Much of the plan looks at strategies to grow from the historical regional identity enmeshed with the forest industry. The plan sets up a review board made up of government officials from each town to review the plan on an annual basis. It also calls for future collaboration with nearby towns Woodville, Grindstone, Mattawamkeag, Winn, Chester and Lincoln.
"Whether through the absence of operational lumber mills and paper manufacturers or through workforce or supply chain businesses, the recent downturn of this region’s major industry has greatly affected the region," the plan says. "Efforts to revitalize paper and pulp mills have remained largely unsuccessful and measures to rebuild economic vitality are central to the region’s future."
Collaboration among the three towns on the Katahdin Region, including input from across the region, was a critical part of bringing the plan to fruition, the release said. Collaboration includes 14 nonprofit and community-based organization, 31 local goals identified by the three towns; and 60 local policies identified. EMDC community planner Anna Stockman and others worked to put it together, resulting in the 255-page outline for the region's future.
The towns have already taken major steps to recover from the mill closings, finding new ways to leverage the sites that formed the area's economy for more than a century. Both Millinocket and East Millinocket are developing the former Great Northern Paper sites into industrial parks, and a biocarbon processing plant, part of the forest industry's next generation, announced last week it's locating at the East Millinocket site.

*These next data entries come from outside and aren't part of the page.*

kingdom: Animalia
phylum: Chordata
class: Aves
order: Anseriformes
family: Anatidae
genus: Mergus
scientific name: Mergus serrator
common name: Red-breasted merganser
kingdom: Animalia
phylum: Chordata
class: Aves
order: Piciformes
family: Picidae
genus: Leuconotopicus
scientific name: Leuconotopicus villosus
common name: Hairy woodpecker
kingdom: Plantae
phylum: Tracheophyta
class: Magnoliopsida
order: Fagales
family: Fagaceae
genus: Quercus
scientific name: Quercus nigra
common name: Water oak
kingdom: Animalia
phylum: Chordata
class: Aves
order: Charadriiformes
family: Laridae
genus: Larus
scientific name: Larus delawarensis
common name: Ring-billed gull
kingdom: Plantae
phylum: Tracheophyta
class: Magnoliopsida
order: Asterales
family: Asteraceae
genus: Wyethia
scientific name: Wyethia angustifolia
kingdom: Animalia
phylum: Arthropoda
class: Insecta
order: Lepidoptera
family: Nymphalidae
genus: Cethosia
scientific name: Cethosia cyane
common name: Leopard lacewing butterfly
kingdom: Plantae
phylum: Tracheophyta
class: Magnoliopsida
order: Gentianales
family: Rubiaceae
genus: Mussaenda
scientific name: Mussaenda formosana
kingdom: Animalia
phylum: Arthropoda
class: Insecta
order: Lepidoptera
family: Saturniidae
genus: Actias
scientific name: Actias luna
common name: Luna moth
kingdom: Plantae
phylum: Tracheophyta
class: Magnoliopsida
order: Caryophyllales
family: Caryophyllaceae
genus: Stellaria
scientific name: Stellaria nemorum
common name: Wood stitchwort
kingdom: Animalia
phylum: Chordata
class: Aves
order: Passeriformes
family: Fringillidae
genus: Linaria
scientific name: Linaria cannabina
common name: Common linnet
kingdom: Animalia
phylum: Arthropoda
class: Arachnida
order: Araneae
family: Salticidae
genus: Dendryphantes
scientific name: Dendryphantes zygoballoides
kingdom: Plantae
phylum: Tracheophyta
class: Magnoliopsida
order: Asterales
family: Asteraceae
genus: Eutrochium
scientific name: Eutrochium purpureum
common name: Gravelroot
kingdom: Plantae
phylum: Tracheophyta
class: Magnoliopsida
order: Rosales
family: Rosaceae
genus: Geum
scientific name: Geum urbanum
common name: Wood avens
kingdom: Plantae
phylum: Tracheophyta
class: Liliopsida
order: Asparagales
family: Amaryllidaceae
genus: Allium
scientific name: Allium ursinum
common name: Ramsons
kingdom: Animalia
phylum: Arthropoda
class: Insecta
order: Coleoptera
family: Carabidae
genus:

The greater region, as far north as Patten and Mount Chase and including Island Falls, in Aroostook County, is also strategizing other economic development initiatives, with support from EMDC. The four-season outdoor recreation appeal is also being marketed, including the region's proximity to Baxter State Park, home to Mount Katahdin, and the Katahdin Woods & Waters National Monument, which was established in 2016.
For several years the Millinocket Marathon has been a "shoulder season" economic driver, a collaborative effort by area towns that has generated an estimated $1 million since 2015.
The plan comprised "a ton of work," said Jane Danforth, project director for Thrive Penobscot, one of many community members who provided input, EMDC said. "It was exciting to be involved and see it come together." Danforth's background of working on regional transportation initiatives was a valuable addition to the transportation chapter of the plan, EMDC said.
Lee Umphrey, EMDC president and CEO said that the plan is an example of the organization "working with several communities to promote a collective effort to reach common goals."
He said it also reinforces EMDC’s renewed endeavor, led by Stockman, to assist communities in establishing goals while accessing and analyzing data to create outcome-based plans.”
With the 1988 Comprehensive Planning and Land Use Act, Maine towns and cities were required to submit a comprehensive plan to the state for review every 10 years. While they are no longer required, Miragliuolo said that they come in handy if a town's zoning requirements are challenged in court, and also for accessing state and federal grants.
Towns and cities also use the plans to guide planning and development decisions, for instance, to determine if a proposed subdivision is appropriate under the town's plan.
Miragliuolo said that with Maine's home rule-based local government, regional collaborations are rare, but could benefit many areas of the state that share resources or have other things in common.
Those behind the Katahdin plan hope that theirs serves as a model for that type of collaboration. "This comprehensive plan will ... serve as a model for regional planning across the state," it says in its introduction.